I do most of my course reading on the M-train commute to work. I live in Bushwick and pass through Williamsburg, heart of the Brooklyn hipster universe. Every morning I see the same familiar flannel shirt-tight jeans-ironic facial hair crowd reading Murakami and listening to Animal Collective or Das Racist or whatever. They're a pretty literate bunch, too. There are all sorts of tiny rituals involved in riding the subways and one of them involves sizing up what people are reading. When I first came to NYC, everyone was reading the Dragon Tattoo series. These days it's mostly the Game of Throne books.

Nobody's reading a novelization of a failed horror flick.

I'd see people give my book the once-over and I could almost hear that checkout counter this-does-not-compute WONK sound. For the first few rides I just wanted to plead with people: "No, you don't understand! Maberry is a really good writer! And I have to read this cuz the madman I'm taking the class from assigned this to us!"

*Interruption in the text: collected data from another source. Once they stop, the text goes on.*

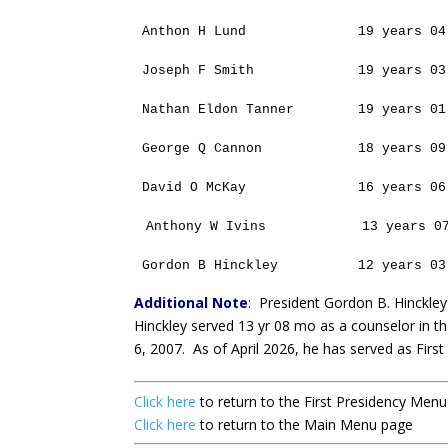
Anthon H Lund
19 years 04
Joseph F Smith
19 years 03
Nathan Eldon Tanner
19 years 01
George Q Cannon
18 years 09
David O McKay
16 years 06
Anthony W Ivins
13 years 0
Gordon B Hinckley
12 years 03
Additional Note
:
President Gordon B. Hinckley
Hinckley served 13 yr 08 mo as a counselor in th
6, 2007. As of April 2026, he has served as Firs
Click here
to return to the First Presidency Men
Click here
to return to the Main Menu page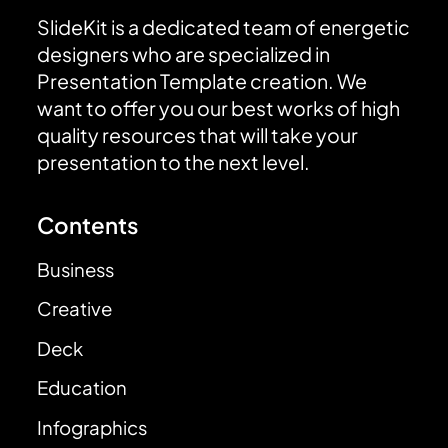
SlideKit is a dedicated team of energetic
designers who are specialized in
Presentation Template creation. We
want to offer you our best works of high
quality resources that will take your
presentation to the next level.
Contents
Business
Creative
Deck
Education
Infographics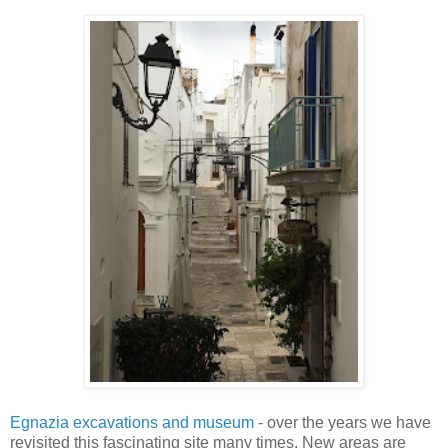
Egnazia excavations and museum
- over the years we have
revisited this fascinating site many times. New areas are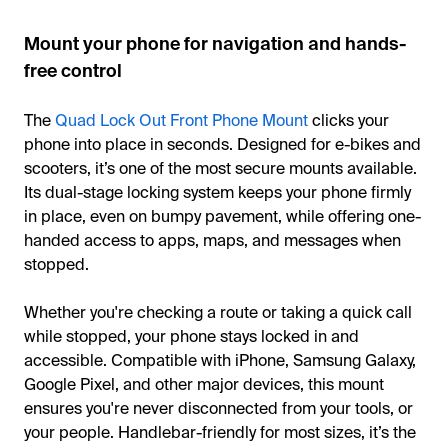
Mount your phone for navigation and hands-
free control
The
Quad Lock Out Front Phone Mount
clicks your
phone into place in seconds. Designed for e-bikes and
scooters, it’s one of the most secure mounts available.
Its dual-stage locking system keeps your phone firmly
in place, even on bumpy pavement, while offering one-
handed access to apps, maps, and messages when
stopped.
Whether you're checking a route or taking a quick call
while stopped, your phone stays locked in and
accessible. Compatible with iPhone, Samsung Galaxy,
Google Pixel, and other major devices, this mount
ensures you're never disconnected from your tools, or
your people. Handlebar-friendly for most sizes, it’s the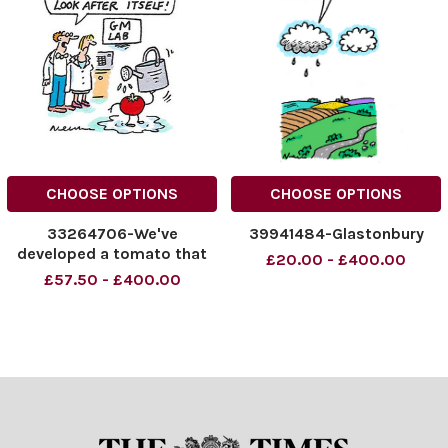
CHOOSE OPTIONS
CHOOSE OPTIONS
33264706-We've
39941484-Glastonbury
developed a tomato that
£20.00 - £400.00
can look after itself!
£57.50 - £400.00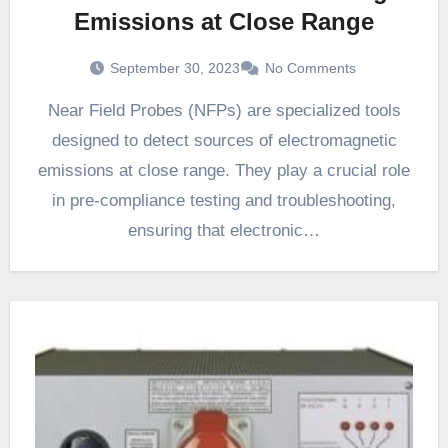
Emissions at Close Range
September 30, 2023
No Comments
Near Field Probes (NFPs) are specialized tools
designed to detect sources of electromagnetic
emissions at close range. They play a crucial role
in pre-compliance testing and troubleshooting,
ensuring that electronic…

Eventually I took to covering the cover with my bookmark while I read. It was just easier.


I really, really didn't get this assignment.

I saw the movie back in the day and I can't remember any of the plot. It was one of those 'meh' films, instantly forgotten immediately after consumption. I remember that Benicio Del Toro was miscast, Anthony Hopkins was in high camp mode, and the movie's attempt to recapture the feel of classic Universal Horror was crushed under the curdling weight of studio mediocrity.

I had zero interest in reading this book and, frankly, I thought you were nuts to assign it.

Turns out the novelization was a zillion times better.



I like werewolves okay. They make a strong metaphor for our unchained animalistic desires and they fit in extraordinarily well in straight-laced, repressive Victorian England. During the residency, I pushed forward the theory that monsters are ultimately about our polarizing desires between freedom and conformity. There's a part of us that wants to be free, even if it is completely damaging to the world around us, and there's a part of us that wants to be safe and cheers when the free thing is destroyed. I found the chapters of the wolf's rampages exhilarating. In the really-real world, I'd hate to be responsible for the violent death of dozens of people, but there's something primal in my psyche that had a lot of fun with the wolfman's gory exultation.

I like gothic stories. I like crumbing old manors full of mysteries, crazy children, mysterious deaths, and dark secrets slowly unfurling in the foggy moors.

I like stories where the werewolves are barely-disguised Oedipal complex figures battling it out to have sex with their in-law. It's so squicky!

I like the whole Goddess of the Hunt thing. It's a clever way for the characters to conceptualize the full moon.

I like decadent actors. They made living in Astoria fun. They break out into song in the middle of Two Boots, they're flirts because they're needy and they're pretty because it's part of the job. I like the world Lawrence inhabits, even if he is kind of a wet blanket.



I recently chewed apart Breeding Ground for its lack of ambition and I kind of feel like a hypocrite for not attacking The Wolfman in the same way. The difference is, I feel, style and missed opportunity. Every aspect of Breeding Ground lead me to believe it was going to say something deeper and more interesting about gender products. Even ignoring the shaky plotting, too many opportunities were missed.

The Wolfman set out to tell a gothic werewolf story and Maberry told it well. It ain't perfect, it didn't change my perspective of werewolves the way Alan Moore did with "The Curse" or the way the film Ginger Snaps did, but I liked the story. Werewolf stories are often ultimately terminal disease stories and I felt sad to see Talbot go.

It was, of course, better than the movie.